24 Cuban specialist doctors landed
9 more expected this week Cuba’s pharmaceutical and healthcare industry second to none
Some 24 Cuban doctors arrived in Gaborone on Saturday September 16th 2023 and were immediately posted to various posts across the country.
Taking off from Havana, Cuba the specialist doctors endured a long flight travelling to Paris, France then Addis Ababa, Ethiopia and finally to Livingstone, Zimbabwe before they landed at Sir Seretse Khama International Airport (SSKIA).
Here they were met and welcomed by Cuban Ambassador, His Excellency Orlando E. Alvarez and Head of the Cuban Medical Team in Botswana, Pablo Betancourt.
The Cuban emissaries were accompanied by two female officers from Botswana’s Ministry of Health and Wellness who could not divulge their names because they are not authorised to speak to the Press.

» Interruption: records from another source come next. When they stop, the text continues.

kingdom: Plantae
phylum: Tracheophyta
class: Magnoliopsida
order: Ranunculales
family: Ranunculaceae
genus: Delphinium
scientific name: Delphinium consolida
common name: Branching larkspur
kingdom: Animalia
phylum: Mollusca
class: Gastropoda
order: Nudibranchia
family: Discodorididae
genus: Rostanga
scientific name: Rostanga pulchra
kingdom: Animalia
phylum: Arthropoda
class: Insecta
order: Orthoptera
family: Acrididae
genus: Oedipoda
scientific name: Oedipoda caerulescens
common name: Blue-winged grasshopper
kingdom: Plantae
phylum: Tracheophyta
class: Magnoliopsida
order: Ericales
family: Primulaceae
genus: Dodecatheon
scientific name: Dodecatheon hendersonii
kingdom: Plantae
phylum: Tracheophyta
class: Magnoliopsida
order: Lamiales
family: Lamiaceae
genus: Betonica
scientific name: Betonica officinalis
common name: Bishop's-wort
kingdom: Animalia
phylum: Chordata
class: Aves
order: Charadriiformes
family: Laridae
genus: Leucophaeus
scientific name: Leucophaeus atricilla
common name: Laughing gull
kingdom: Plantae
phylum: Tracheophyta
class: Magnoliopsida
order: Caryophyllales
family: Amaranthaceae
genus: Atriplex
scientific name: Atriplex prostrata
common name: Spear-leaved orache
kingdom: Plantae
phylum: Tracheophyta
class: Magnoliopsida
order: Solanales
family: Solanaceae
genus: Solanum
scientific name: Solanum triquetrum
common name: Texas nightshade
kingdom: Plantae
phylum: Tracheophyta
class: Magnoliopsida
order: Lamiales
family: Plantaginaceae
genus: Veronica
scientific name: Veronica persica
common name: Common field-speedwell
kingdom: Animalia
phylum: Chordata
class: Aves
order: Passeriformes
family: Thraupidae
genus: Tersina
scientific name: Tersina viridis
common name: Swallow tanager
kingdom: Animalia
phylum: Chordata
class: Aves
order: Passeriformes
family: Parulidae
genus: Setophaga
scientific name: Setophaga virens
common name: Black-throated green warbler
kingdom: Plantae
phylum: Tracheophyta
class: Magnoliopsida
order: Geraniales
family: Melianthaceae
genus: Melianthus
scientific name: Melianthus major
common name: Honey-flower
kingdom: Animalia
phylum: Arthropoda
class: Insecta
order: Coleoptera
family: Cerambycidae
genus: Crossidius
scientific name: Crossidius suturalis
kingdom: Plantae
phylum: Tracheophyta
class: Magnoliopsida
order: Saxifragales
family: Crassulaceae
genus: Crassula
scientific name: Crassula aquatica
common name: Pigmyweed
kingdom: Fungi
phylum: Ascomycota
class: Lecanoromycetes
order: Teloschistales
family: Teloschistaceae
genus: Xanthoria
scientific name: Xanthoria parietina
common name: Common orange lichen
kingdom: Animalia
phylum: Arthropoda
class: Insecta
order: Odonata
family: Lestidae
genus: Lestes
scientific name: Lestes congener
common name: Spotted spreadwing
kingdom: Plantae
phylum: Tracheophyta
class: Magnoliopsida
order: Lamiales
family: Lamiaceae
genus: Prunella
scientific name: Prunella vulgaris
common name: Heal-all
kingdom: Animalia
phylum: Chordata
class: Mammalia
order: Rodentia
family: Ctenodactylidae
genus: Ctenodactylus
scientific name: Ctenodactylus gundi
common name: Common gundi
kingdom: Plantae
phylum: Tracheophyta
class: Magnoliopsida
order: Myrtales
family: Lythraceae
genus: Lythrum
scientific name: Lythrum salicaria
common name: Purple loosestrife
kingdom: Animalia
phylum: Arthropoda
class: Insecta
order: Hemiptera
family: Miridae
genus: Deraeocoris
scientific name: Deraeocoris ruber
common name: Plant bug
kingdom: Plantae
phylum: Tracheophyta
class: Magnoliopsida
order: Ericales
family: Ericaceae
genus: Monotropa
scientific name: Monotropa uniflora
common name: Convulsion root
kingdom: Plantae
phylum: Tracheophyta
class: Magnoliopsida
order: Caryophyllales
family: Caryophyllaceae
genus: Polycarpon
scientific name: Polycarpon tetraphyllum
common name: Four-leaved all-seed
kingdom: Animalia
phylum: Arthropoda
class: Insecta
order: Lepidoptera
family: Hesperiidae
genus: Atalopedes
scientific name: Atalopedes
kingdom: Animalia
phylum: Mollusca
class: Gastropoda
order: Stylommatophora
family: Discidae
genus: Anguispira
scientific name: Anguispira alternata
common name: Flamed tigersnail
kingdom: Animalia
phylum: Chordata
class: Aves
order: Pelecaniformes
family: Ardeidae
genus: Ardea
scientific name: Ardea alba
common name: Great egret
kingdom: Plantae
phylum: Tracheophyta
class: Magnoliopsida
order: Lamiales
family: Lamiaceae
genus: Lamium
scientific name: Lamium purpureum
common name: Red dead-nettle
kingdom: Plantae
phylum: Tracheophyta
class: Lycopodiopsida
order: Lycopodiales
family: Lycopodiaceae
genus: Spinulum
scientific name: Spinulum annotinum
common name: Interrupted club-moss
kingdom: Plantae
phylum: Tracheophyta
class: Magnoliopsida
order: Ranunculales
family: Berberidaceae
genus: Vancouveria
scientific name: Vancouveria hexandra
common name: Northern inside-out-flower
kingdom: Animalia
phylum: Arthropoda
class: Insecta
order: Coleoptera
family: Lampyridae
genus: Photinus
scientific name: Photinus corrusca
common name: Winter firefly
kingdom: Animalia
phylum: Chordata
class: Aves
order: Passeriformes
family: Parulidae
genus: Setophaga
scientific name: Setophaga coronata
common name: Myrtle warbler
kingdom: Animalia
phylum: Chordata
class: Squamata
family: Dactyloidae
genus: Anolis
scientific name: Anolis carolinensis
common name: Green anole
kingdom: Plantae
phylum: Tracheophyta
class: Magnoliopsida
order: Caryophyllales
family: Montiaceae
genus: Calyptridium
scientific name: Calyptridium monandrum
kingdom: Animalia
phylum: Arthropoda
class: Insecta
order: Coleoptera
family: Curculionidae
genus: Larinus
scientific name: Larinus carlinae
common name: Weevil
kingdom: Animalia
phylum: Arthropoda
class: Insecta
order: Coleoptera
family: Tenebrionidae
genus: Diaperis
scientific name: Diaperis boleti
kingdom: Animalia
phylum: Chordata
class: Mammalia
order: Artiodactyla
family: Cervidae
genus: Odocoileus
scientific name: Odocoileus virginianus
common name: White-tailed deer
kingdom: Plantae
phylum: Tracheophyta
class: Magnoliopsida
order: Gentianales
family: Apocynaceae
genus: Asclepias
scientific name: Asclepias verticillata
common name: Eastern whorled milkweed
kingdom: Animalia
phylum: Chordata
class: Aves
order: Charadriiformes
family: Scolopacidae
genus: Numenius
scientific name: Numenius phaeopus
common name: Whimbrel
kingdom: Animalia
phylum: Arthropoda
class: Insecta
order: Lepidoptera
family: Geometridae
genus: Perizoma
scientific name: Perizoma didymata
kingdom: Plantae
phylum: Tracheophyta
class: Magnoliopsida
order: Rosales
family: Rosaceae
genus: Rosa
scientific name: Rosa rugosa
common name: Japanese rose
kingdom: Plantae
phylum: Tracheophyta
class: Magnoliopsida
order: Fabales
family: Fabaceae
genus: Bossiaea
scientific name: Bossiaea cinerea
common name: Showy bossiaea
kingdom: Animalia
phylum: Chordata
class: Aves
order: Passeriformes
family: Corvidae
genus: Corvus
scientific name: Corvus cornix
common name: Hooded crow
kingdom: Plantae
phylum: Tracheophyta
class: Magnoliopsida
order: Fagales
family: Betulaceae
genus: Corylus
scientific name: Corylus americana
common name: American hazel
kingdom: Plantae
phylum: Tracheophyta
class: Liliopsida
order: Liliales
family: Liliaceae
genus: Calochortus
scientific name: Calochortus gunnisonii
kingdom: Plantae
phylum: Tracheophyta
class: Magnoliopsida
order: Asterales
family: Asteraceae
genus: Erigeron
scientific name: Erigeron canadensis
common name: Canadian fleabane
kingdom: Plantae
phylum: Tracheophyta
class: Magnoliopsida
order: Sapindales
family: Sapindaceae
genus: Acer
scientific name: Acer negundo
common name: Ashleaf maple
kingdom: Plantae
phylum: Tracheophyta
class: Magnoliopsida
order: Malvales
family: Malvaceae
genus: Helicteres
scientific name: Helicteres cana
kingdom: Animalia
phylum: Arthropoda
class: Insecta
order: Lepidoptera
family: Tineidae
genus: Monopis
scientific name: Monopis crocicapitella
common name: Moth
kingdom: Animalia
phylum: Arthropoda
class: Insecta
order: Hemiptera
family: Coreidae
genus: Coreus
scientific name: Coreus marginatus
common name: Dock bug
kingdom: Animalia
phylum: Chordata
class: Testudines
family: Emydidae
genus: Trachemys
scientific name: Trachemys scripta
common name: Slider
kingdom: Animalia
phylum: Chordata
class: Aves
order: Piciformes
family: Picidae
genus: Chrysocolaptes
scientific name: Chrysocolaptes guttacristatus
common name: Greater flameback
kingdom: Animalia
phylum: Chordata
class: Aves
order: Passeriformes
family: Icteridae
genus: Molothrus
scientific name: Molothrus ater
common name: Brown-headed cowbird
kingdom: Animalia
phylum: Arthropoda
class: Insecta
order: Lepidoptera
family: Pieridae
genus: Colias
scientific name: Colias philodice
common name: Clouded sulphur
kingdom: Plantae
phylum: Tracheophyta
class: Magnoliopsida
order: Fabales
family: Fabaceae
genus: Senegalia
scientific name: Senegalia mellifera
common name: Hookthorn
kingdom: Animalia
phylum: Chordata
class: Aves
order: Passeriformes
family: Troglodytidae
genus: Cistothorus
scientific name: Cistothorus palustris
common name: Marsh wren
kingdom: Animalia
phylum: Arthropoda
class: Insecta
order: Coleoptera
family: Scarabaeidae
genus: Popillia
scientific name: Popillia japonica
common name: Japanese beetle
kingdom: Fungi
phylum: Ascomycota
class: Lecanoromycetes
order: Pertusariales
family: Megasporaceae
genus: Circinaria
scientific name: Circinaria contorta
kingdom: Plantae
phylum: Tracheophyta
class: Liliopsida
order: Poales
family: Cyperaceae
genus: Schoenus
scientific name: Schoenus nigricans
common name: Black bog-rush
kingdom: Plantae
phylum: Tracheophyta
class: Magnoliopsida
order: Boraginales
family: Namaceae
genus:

The group of specialist medical doctors included general surgeons, gynaecologists, intensive care specialists, internal medicine specialists, family physicians, oncologist (1), urologist (1), psychiatrist (1), ophthalmologist and a neurologist.
Ambassador Alvarez told The Midweek Sun that nine more doctors are expected to arrive in Botswana this week. This will bring to 33 the total batch that arrived this month and to 97 the total number of Cuban doctors in Botswana. Upon arrival at SSKIA and after a brief rest and snapping of pictures, the 24 doctors were then ar
ranged into groups and dispatched to various stations among them, Maun, Selebi Phikwe, Palapye, Scottish Livingstone in Molepolole, and Athlone in Lobatse. Betancourt told The Midweek Sun that the nine doctors that are expected to arrive this week will also after the requisite orientation, be posted to new centres including Okavango and Ghanzi. The Spokesperson of the Ministry of Health Dr Christopher Nyanga confirmed that all the 33 specialist doctors will be posted to different hospitals across the country to help Batswana.
He said that since they are all specialists, the Ministry is “hopeful” that their presence will help to alleviate the shortage of medical specialists that the country has been experiencing.
“This will also help reduce patient waiting time given the long periods that patients normally wait before seeing specialists”. But in the end, Dr Nyanga believes there will be more access to
quality health services by “many of our people” across the country in line with “our universal health care coverage aspirations”. The doctors’ programme is regulated by a Memorandum of Agreement entered between the Ministries of Health of Cuba and Botswana, under which the doctors serve in Botswana for two to a maximum of three years.
Despite toiling under the illegal and inhumane financial and economic blockade imposed by the United States of America immediately after Commandant Fidel Castro deposed Fulgencio Batista in 1959, the Cuban Revolution has prevailed against all manner of perils and adversities to build a modern-day pharmaceutical and healthcare industry that is second to none in the world.
This explains why Cuba to this day manages to export doctors and medical professionals to all places around the world.